Hast du Lieblingshelden in der Literatur? Oder Hassfiguren?

Nein, eigentlich nicht. Eine Lieblingsfigur? Das entscheidet sich immer in jedem Buch allein.

Zuletzt: Gib uns doch einmal Tipps: Worauf sollte man achten, um gut vorzulesen?

Die Betonung ist wichtig, dabei vorauslesen zu können. Und natürlich die Betonung bei wörtlicher Rede. Die muss man variieren. Und Emotionen ausdrücken, natürlich.

Du weißt ja, wir sind hier in der Schule, und da kannst du noch so viel vom Lesen reden und uns darüber erzählen, in der Schule gibt es immer eine Note oder Bewertung. Deshalb soll noch deine Deutschlehrerin, Frau Berthold, zu Wort kommen. Sie würdigt aber keinen Einzelwettbewerb, sondern dich als Vorleser und Person. Wie lautet also ihr gestrenges Urteil?

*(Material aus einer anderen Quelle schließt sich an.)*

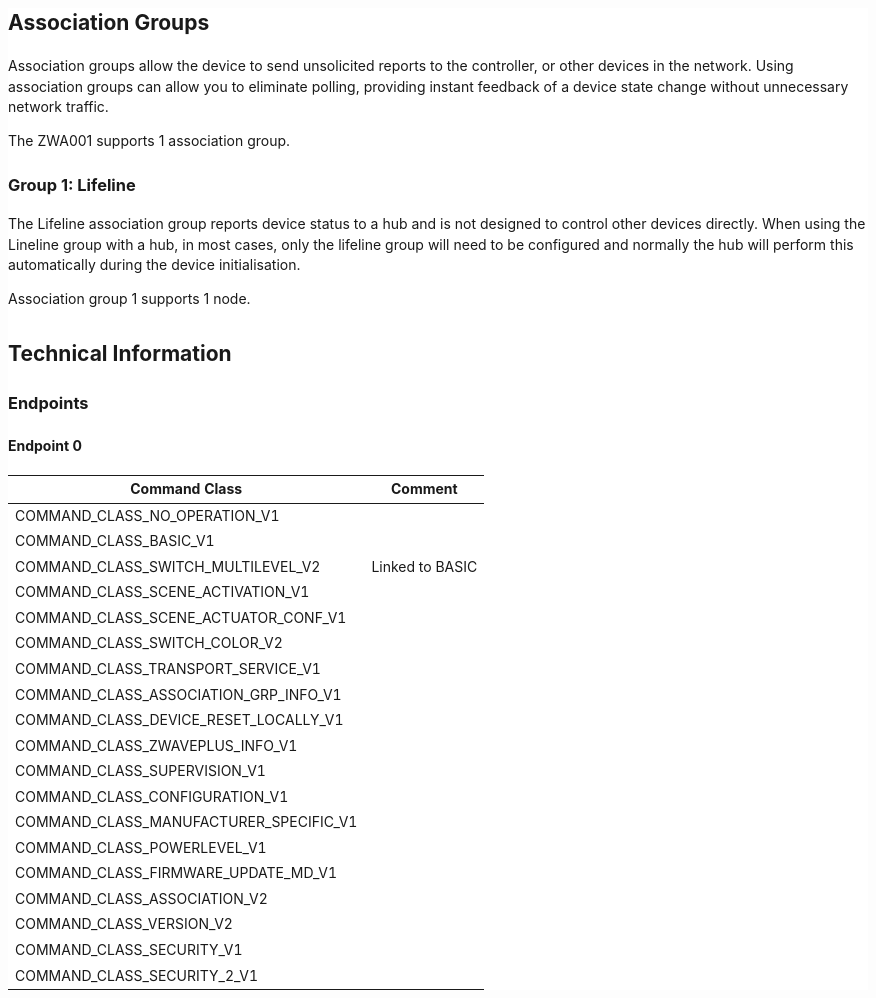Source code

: 
## Association Groups

Association groups allow the device to send unsolicited reports to the controller, or other devices in the network. Using association groups can allow you to eliminate polling, providing instant feedback of a device state change without unnecessary network traffic.

The ZWA001 supports 1 association group.

### Group 1: Lifeline

The Lifeline association group reports device status to a hub and is not designed to control other devices directly. When using the Lineline group with a hub, in most cases, only the lifeline group will need to be configured and normally the hub will perform this automatically during the device initialisation.

Association group 1 supports 1 node.

## Technical Information

### Endpoints

#### Endpoint 0

| Command Class | Comment |
|---------------|---------|
| COMMAND_CLASS_NO_OPERATION_V1| |
| COMMAND_CLASS_BASIC_V1| |
| COMMAND_CLASS_SWITCH_MULTILEVEL_V2| Linked to BASIC|
| COMMAND_CLASS_SCENE_ACTIVATION_V1| |
| COMMAND_CLASS_SCENE_ACTUATOR_CONF_V1| |
| COMMAND_CLASS_SWITCH_COLOR_V2| |
| COMMAND_CLASS_TRANSPORT_SERVICE_V1| |
| COMMAND_CLASS_ASSOCIATION_GRP_INFO_V1| |
| COMMAND_CLASS_DEVICE_RESET_LOCALLY_V1| |
| COMMAND_CLASS_ZWAVEPLUS_INFO_V1| |
| COMMAND_CLASS_SUPERVISION_V1| |
| COMMAND_CLASS_CONFIGURATION_V1| |
| COMMAND_CLASS_MANUFACTURER_SPECIFIC_V1| |
| COMMAND_CLASS_POWERLEVEL_V1| |
| COMMAND_CLASS_FIRMWARE_UPDATE_MD_V1| |
| COMMAND_CLASS_ASSOCIATION_V2| |
| COMMAND_CLASS_VERSION_V2| |
| COMMAND_CLASS_SECURITY_V1| |
| COMMAND_CLASS_SECURITY_2_V1| |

Frau Berthold:,,Peer ist ein wirklich beeindruckendes Beispiel für Zielstrebigkeit und echte Lesefreude. Er bleibt immer am Ball, liest mit großer Begeisterung, und zwar nicht nur mal eben zwischendurch, sondern richtig intensiv. Sein Zimmer besteht gefühlt ausschließlich aus Büchern (das ganz Haus, ich war schon da, um ihm Bücher vorbeizubringen), andere Medien interessieren ihn kaum. Dabei greift er selten zu moderner Literatur, sondern bevorzugt klassische Werke von Robinson Crusoe über Jules Verne bis hin zu anspruchsvoller Kinderliteratur, die oft deutlich über dem Altersdurchschnitt liegt. Er liest sie nicht in den neuen Fassungen, sondern in den alten, teilweise Originalfassungen. Ihm ist die Auswahl des Buches beim Finale sehr schwer gefallen (die Bücher waren vorgebenen und er hatte keine große Auswahl), da die Bücher nicht unbedingt seinem Geschmack entsprochen haben. Auch die Känguru-Chroniken mag er sehr. Er versteht Ironie und Sarkasmus sehr gut und hat selbst einen tollen Humor. Dies merkt man auch an Texten, die er verfasst. Was mich besonders fasziniert, ist, wie tief er das Gelesene durchdringt. Er liest nicht einfach nur, er denkt mit, stellt Bezüge her, erkennt Zusammenhänge. Das ist erstaunlich für sein Alter. Und genau das merkt man auch beim Vorlesen: Es ist betont, reflektiert und trägt eine Ernsthaftigkeit in sich, die in dem Alter wirklich nicht selbstverständlich ist. Es macht einfach Freude, sich mit ihm über Bücher auszutauschen. Man kann ihm Empfehlungen geben, auch durchaus anspruchsvolle (>Sophies Welt<, oder >Yuri Harai – warum die Welt nicht fair ist<…) und er nimmt sie gerne an, setzt sich damit auseinander. Und das gilt nicht nur für Deutsch, sondern spiegelt sich auch in anderen Fächern wider. Diese Haltung, Dinge zu hinterfragen, Sinn zu erkennen und sich wirklich darauf einzulassen, finde ich persönlich sehr beeindruckend.”

Statt einer Note ein ganzer Text zum Lesen für Dich. Irgendwie passend! Zuletzt gehört noch einmal nur Dir die Bühne: Du hast eine Lektüre mitgebracht. Gerne würden wir einmal hören, wie du liest. Na, dann los.  Gib uns doch einmal eine Leseprobe! Alle Leser müssen jetzt auf den angefügten Videoclip klicken – und schon könnt Ihr Euch von Peer etwas vorlesen lassen. Und wir wissen – es ist nicht mühsam, sondern Ihr könnt es genießen! Peer, jetzt schon einmal: Vielen Dank für das sehr anregende Interview!